To: Thomas Stewart who wrote (600)1/25/1998 9:47:00 PM
From: ----------  Respond to of 2241
 
Hello Thomas:

I hope both you & Patriot do not mind my 2 cents worth.

Your question reminded me of an economic theory question in a
money & banking course. For simplicity sake,If your leap costs $1.00,
and it loses 1/16th the first month, it lost 6.25% of it's value.
The last month it is down to 1/16 & expires worthless. The last month
it lost 100% of its' remaining value. So yes, it loses more the
last month than the first. (This however, is meaningless....unless
your filling out a schedule D. <g>)

Your question looks for an answer that, like economic theory questions, "assume all other things are constant". You could go
to Excel, do a linear regression on the price & get a nice scale of
depreciating value. But it would nean nothing, because the only thing
constant in the world is change.

I go through the exercise you are inquiring about everytime I want
to roll an option. I look at the price of the current position, and
compare the prices of the alternatives. You can trade time for
money or trade money for time.

Personally, I want at least 2:1 for a roll. If I have an ABC Jan99 30
call, then I'll roll to an ABC XXXX 25 call for a net debit of 2 1/2.

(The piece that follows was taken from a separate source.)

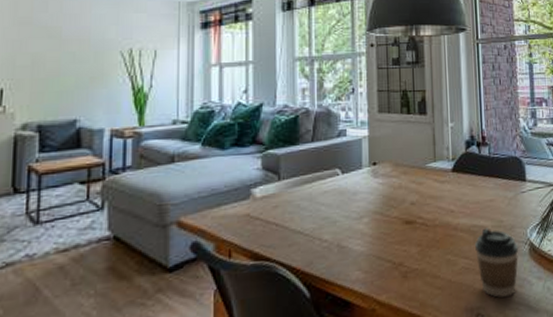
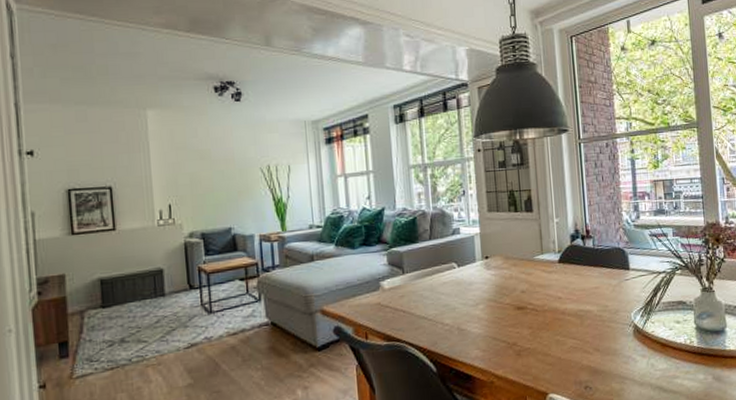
coffee cup: present [475,228,519,298] -> none [582,312,624,373]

There is no way to tell you what day this spread will occur. It just
ain't gonna happen. If you have access to data where you can put in
conditional statements that will alert you to these spread opportunities, then you can wait for your screen to alert you.

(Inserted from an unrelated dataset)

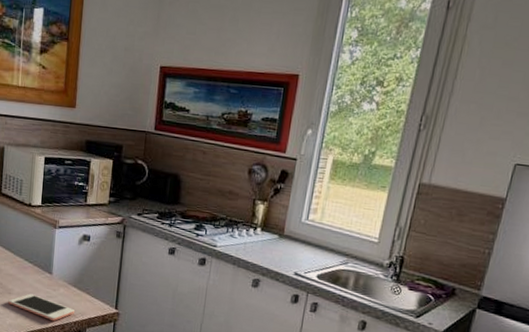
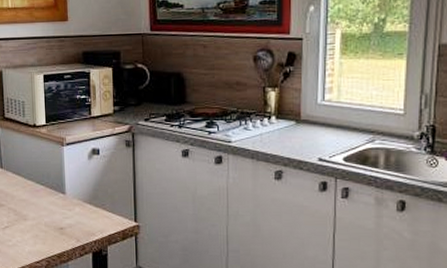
cell phone: present [8,293,74,321] -> none [24,217,93,243]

I've never looked at it from starting with a buy to open. I'm usally on the sell side to open. The ONLY thing that saved some of my can
in the 4th quarter was playing "roll, roll, roll your options, gently down the calendar". I assure you, having done it for real, if there
was anything even remotely resembling an formulae I could construct
to continually duplicate those options gains, I'd own the web instead
of paying to access it. <bg>

Doug



To: Thomas Stewart who wrote (600)1/25/1998 10:22:00 PM
From: margin_man  Respond to of 2241
 
Hi Thomas,

<<<The rate of change in price of an option is expected to vary throughout the life of the
instrument, no?>>>

Yes.

<<< So that the option, say an out-of-the-money LEAP call, will loose less of its value
proportionately in the first month than in the last month (assuming that the value of the underlying security is
steady.)>>>

You're right. You also notice the out-of-the money option loses its
value a lot going into the expiration week.

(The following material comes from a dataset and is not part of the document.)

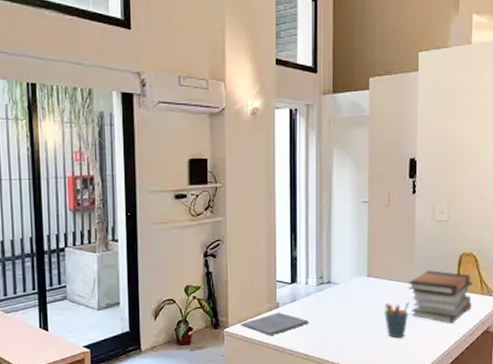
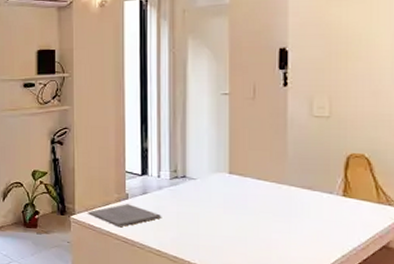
pen holder: present [384,302,409,338] -> none [251,204,282,244]
book stack: present [407,270,473,324] -> none [279,171,365,234]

Sorry I don't have a real answer for the roll-over strategy. For me,
I just keep the options until expiration.

Regards,
Patriot



To: Thomas Stewart who wrote (600)1/26/1998 12:13:00 AM
From: Madpinto  Respond to of 2241
 
Is there an optimal time to sell, say a leap, to replace it with a contract that has a later expiration date--even paying a premium for that later expiration date--to avoid that accelerating loss of value that occurs as a contract nears expiration?

If there were an optimal time to sell, investors would sell it and it would no longer be the optimal selling point. At every instance in the option's life, the market should value it fairly. Theoretically, no time should have an advantage over another.